Ooh, love this Blighttown-esque village of Stilben that the twins are visiting. I’ve long wanted to construct a thieves’ quarter leaning into Kowloon-esque verticality, but verticality is a tricky thing to realize in DnD

The Ashari council offer a couple bombshells to Keyleth: first, that they were the ones responsible for cursing Raishan, and second, that her mother disappeared after meddling with the same kind of magic Keyleth is pursuing

Her request is ultimately denied

Over in Stilben, Vax stalks a cat man wielding a pepperbox. Tracking a target across an urban environment is a natural adventure beat that is almost too easily resolved in DnD, as it can easily be distilled into “roll a stealth check.” If I wanted to foster more gameplay in such a situation, I’d perhaps draw a map and have the tracking proceed in turn structure, with the pursuer picking hiding spots and rolling individual stealth checks weighted by how well they’re choosing their actions

And then Keyleth returns to the council, putting her experience being downplayed and ignored by the team to work insisting that this council shut up and listen

She plays a good angle here, basically accusing the council leader of overriding the rightful voices of her compatriots

Keyleth’s growing confidence as a character seems aligned with the confidence of her player; an excellent, natural arc for both of them

She is taken to a sacred shrine to learn the ritual. My background in more traditional fiction naturally chafes against DnD’s tendency to continue stories with groundless “and then this new thing happens” contrivances – I know that’s not uncommon in tabletop fantasy, but my instinct leans towards ensuring new complications emerge naturally as consequences of prior actions, not to just send arbitrary threats or challenges at my players. Even my post-campaign conflicts are being framed as consequences of the power vacuum left by my players’ prior successes; it would feel like a fail state to simply embrace “suddenly, an unprompted threat arrives to fuck everything up”

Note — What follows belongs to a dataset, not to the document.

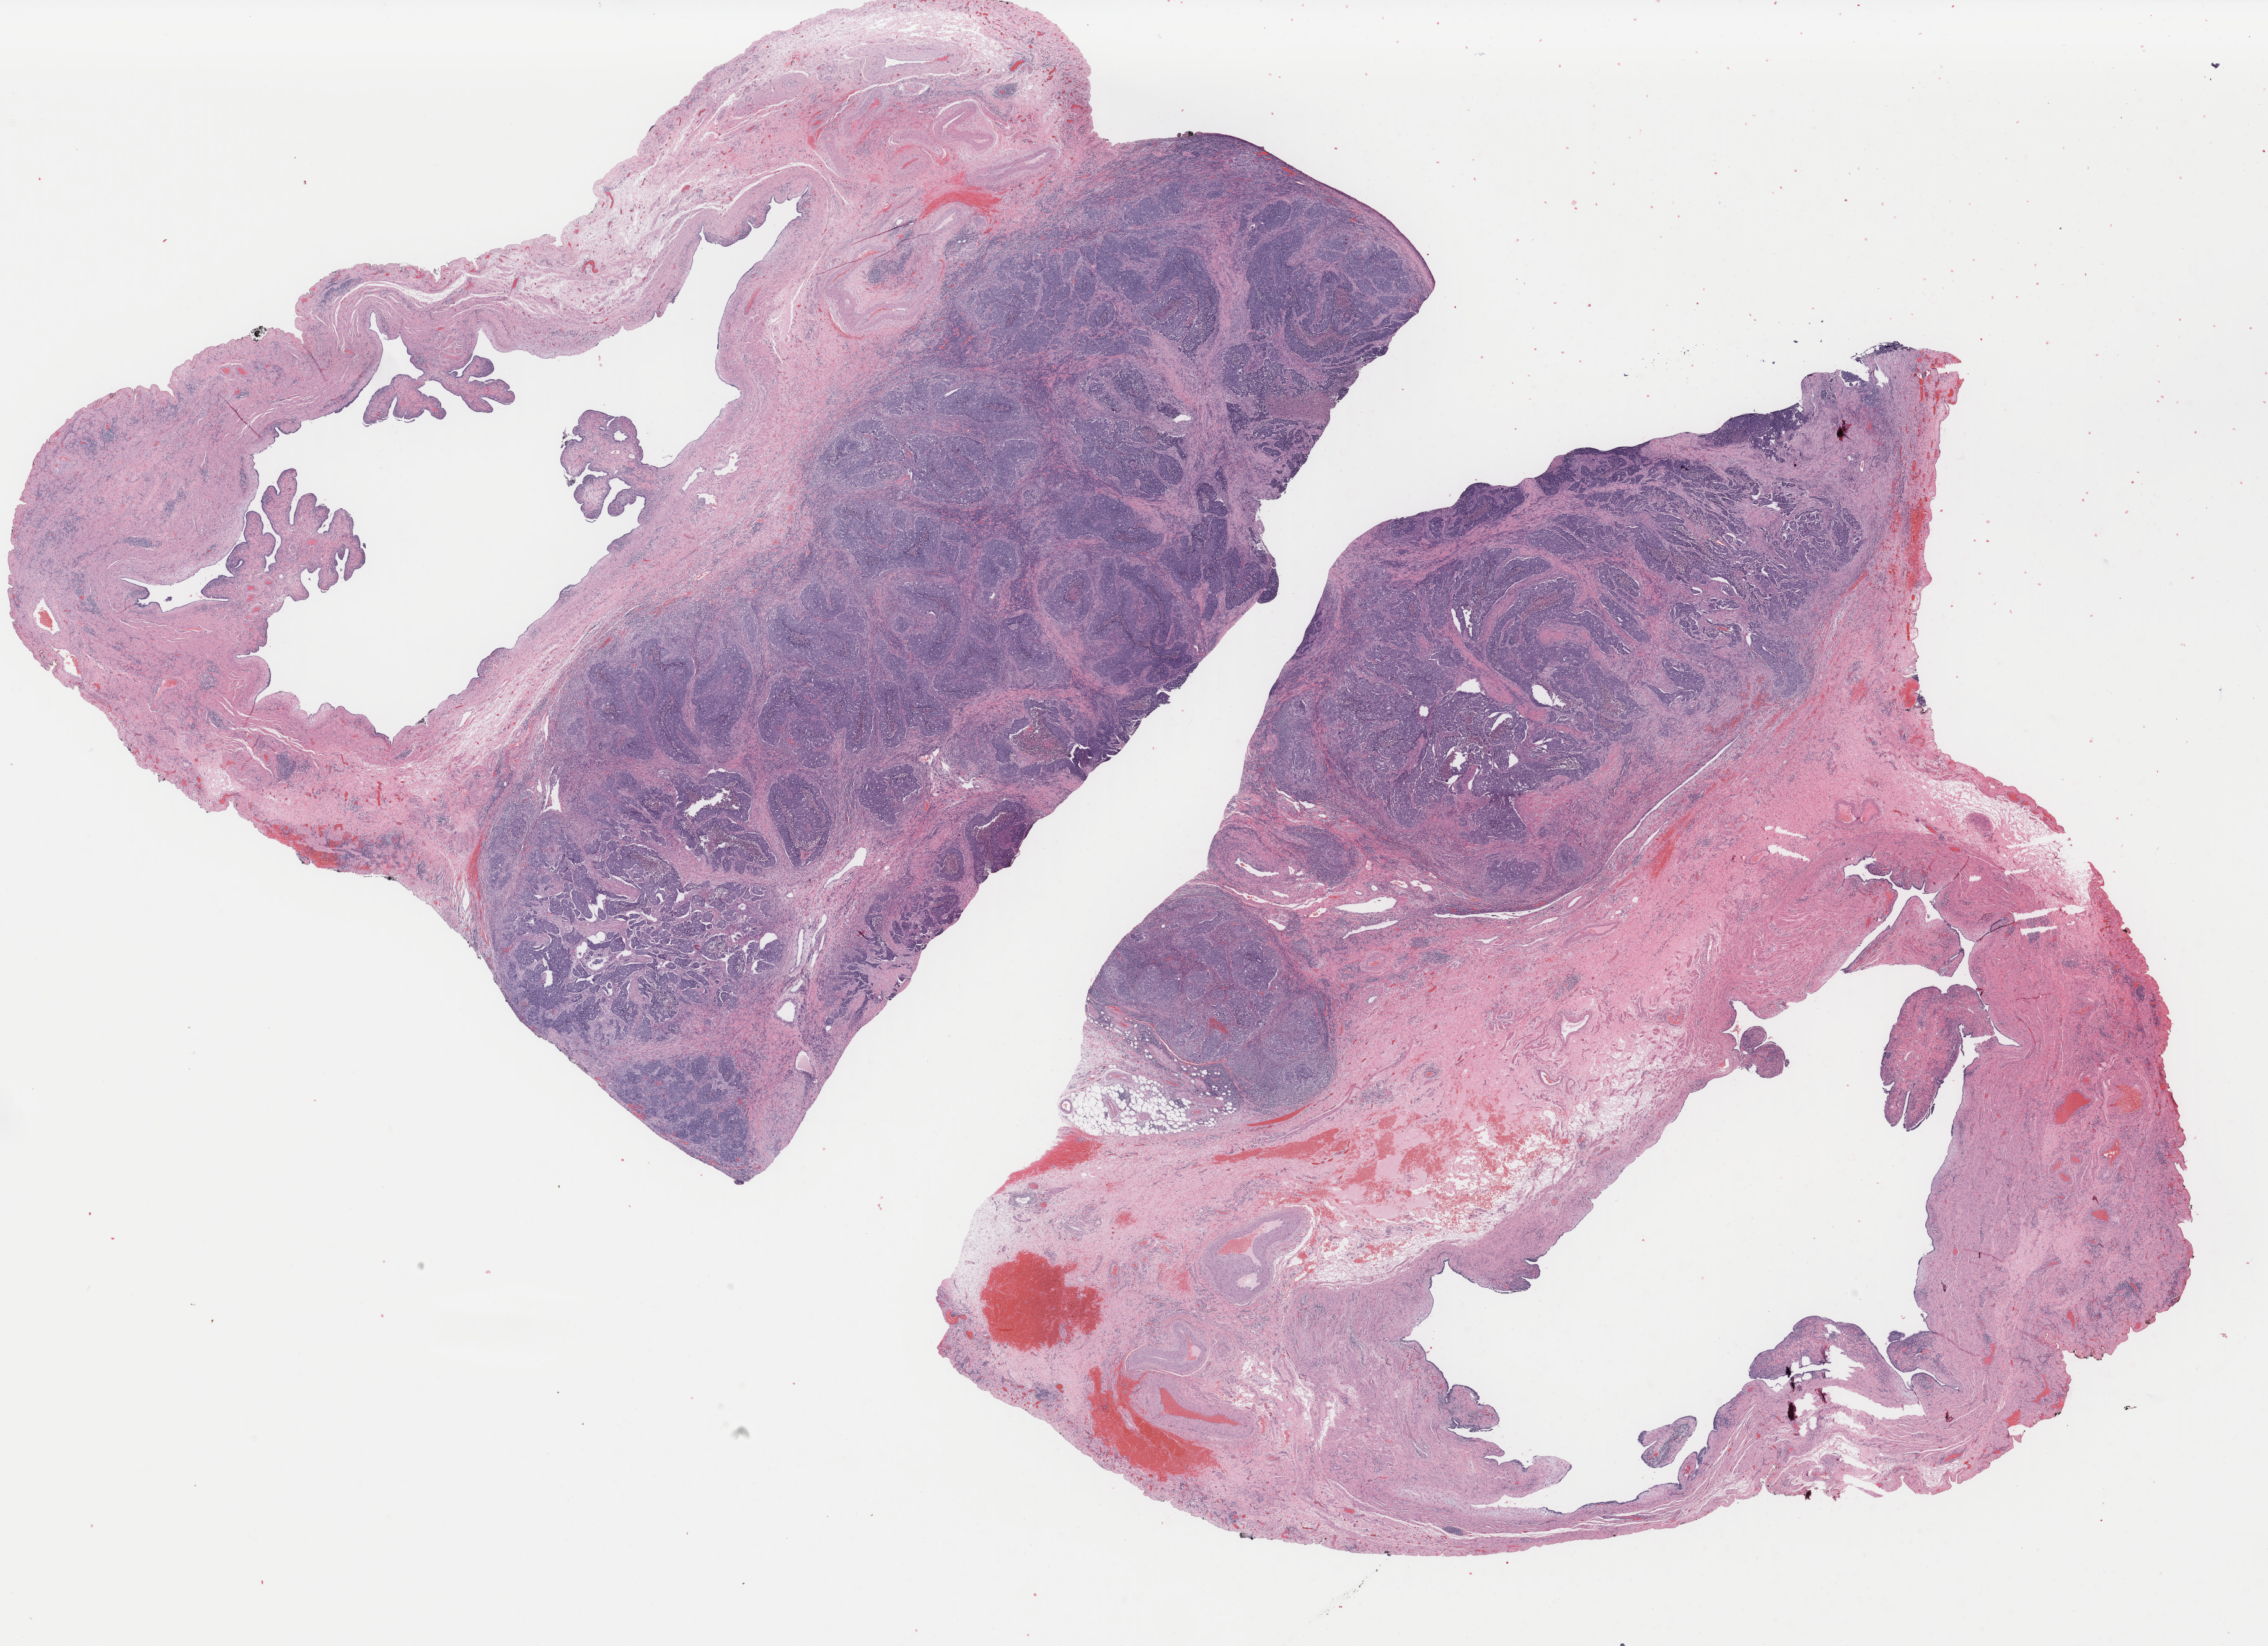
H&E-stained whole-slide image — low-resolution overview of the scanned area, about 29.0 x 21.1 mm (slide scanned at 40x). Formalin-fixed paraffin-embedded (FFPE) diagnostic section. Primary tumour sample from the ovary. Patient: female, age at initial diagnosis 55 years. Histologic grade: G3 (poorly differentiated).
Histologic diagnosis: Serous cystadenocarcinoma, NOS. FIGO stage: IC.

Of course, that rule of thumb is itself situational. Great stories can create their own sense of cohesion through tone, repeated motifs, or thematic echoes – One Hundred Years of Solitude is not lesser for disregarding canned “Save the Cat” screenwriting truisms. But for DnD, such subtle methods of cohesion are less effective

Speaking of thematic echoes, they’re doing a nice job of balancing Keyleth and Vex’s anxieties across these paired narratives. Again, methods of narrative cohesion are often medium-specific, and this sort of cross-cutting is a useful shorthand for this adaptation

Both of their journeys reach the same conclusion: rather than the enemy they are pursuing, they are guided back towards the friends they’re leaving behind

And Done

Thus our twins find themselves in a whole heap of trouble, having run well ahead of the team and straight into the claws of Anna Ripley. As expected, this was something of a cooldown episode in the wake of all that calamitous dragon business, focusing primarily on exploring how this awkward fork in the road challenges both their individual and group identities. Characters like Keyleth and the twins have at this point accumulated enough emotional baggage to essentially be self-starters in terms of narrative drama; even the lack of a clear direction served as direction enough to guide them, with this adaptation’s tools of aesthetic convergence allowing some fairly disparate stories to feel at least emotionally cohesive. Tabletop campaigns are unwieldy organisms, their fluidity of authorship making them hard to compare to traditional narratives, but a proper union of DM and players can feel like building a fantasy epic one emergent twist at a time. Now let’s get the band back together!